The Coronavirus Is Forcing Techies To Work From Home. Some May Never Go Back To The Office.

The Coronavirus Is Forcing Techies To Work From Home. Some May Never Go Back To The Office.

Companies like Microsoft, Amazon, and Twitter are encouraging workers to stay home.
As the coronavirus spreads in the United States and tech companies ask their workforces to do their jobs from home, some in the industry are looking at the outbreak as a test case for the long-gestating but never-arriving moment when working remotely will broadly replace working in person.

“We’ll never probably be the same,” Jennifer Christie, Twitter’s head of human resources, told BuzzFeed News of the company’s workplace practices. “People who were reticent to work remotely will find that they really thrive that way. Managers who didn’t think they could manage teams that were remote will have a different perspective. I do think we won’t go back.”

Twitter -whose CEO, Jack Dorsey, said he wanted to move toward a distributed workforce in the most recent earnings call -is one of a number of companies asking employees to work from home as the coronavirus hits the US.

Square, which Dorsey also runs, asked the same of its employees this week. Job board website Indeed has mandated it. Amazon asked employees to test VPNs, anticipating they might need to work from home as well. And some tech workers are starting to clock in from home before their companies roll out an official policy of having most or all of their employees work from home or outside a central office.

“We've gotten a lot of positive reactions to going in this direction in terms of putting our safety of our employees first,” Christie said, “and so some other companies might be willing to take a leap.”

As of Wednesday, the number of reported coronavirus cases in the US had risen to 153 and the death toll to 11.

After Twitter announced its work-from-home policy, some employees remained at the office, but at their discretion. For the most part, the company now has an entirely distributed workforce. On Tuesday, Twitter held its monthly all-hands meeting entirely online -via Google Hangouts and Slack -with Dorsey dialing in from an undisclosed location.

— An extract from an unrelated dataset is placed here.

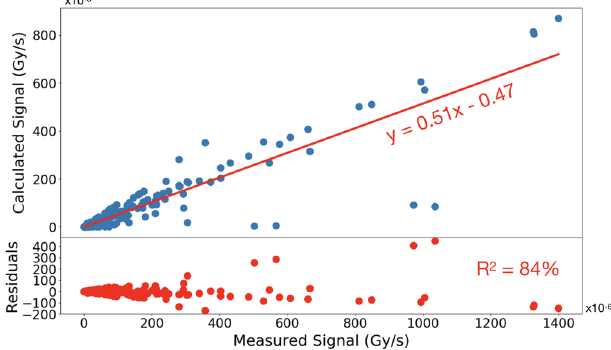
FIG. 11. Scatter plot of the loss map measured signal points above 10 − 7 Gy = s, against the calculated signal points, for the two skew collimators. A linear fit was applied to the data, and the fit residuals are presented in the lower plot.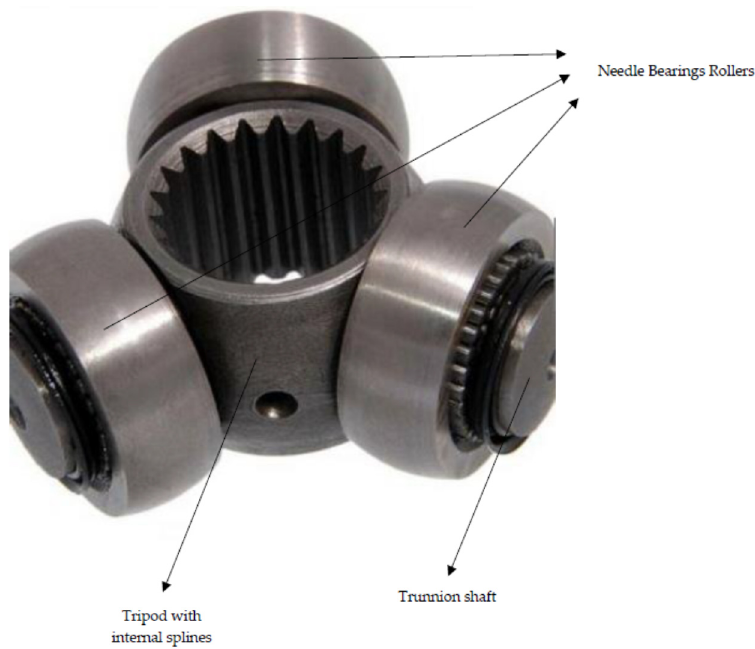
Figure 5. Details of a Tripod.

With no in-person component involved, the Q&A portion of Twitter’s all-hands was livelier than usual. “The number of questions that came in, the people that were responding on Slack - it just was so much more engaged,” Christie said. “We’ve got a lot of introverts in the company. It’s also a little bit of...not a level playing field. You have people in San Francisco, and then people dialing in from around the world who feel like they’re not quite having the same experience. It was much more level setting.”

The push for working remotely wasn’t limited to Twitter. According to the San Francisco Chronicle, major Bay Area employers, including Microsoft and JPMorgan, were also encouraging workers to stay home. Google told most of its workers at its Dublin, Ireland, offices to stay home after a coronavirus case was reported there.

Ed Zitron, a tech PR veteran, told BuzzFeed News he’d welcome a move to a virtual workplace. “There are no positives in the case of the coronavirus, but I’m definitely seeing a reevaluation of whether meeting in person is truly necessary. You can really see people moving away from having in-persons that they know deep inside are just for the comfort of seeing someone for some reason,” he said. “I just wish it didn’t take a global pandemic to make people rethink the necessity of in-person meetings. That’s the valley for you, I guess.”

One tech worker in New York, who has social anxiety, said he started working from home ahead of any company policy, looking at this virus as a chance to prove he can do his work outside of the office. “I'm probably jumping the gun, but since most of my job -really pretty much all of my job -can be done remote, I'm taking the opportunity to prove that,” he said.

Still, workers whose jobs cannot be performed remotely won’t have an easy transition as the virus takes hold in the US. Twitter, for instance, has facilities and cafeteria workers whose jobs require them to be in the office. The company will continue to pay these people even if they have to work on a reduced schedule, Christie said. “We're not going to put people out and not not pay them.”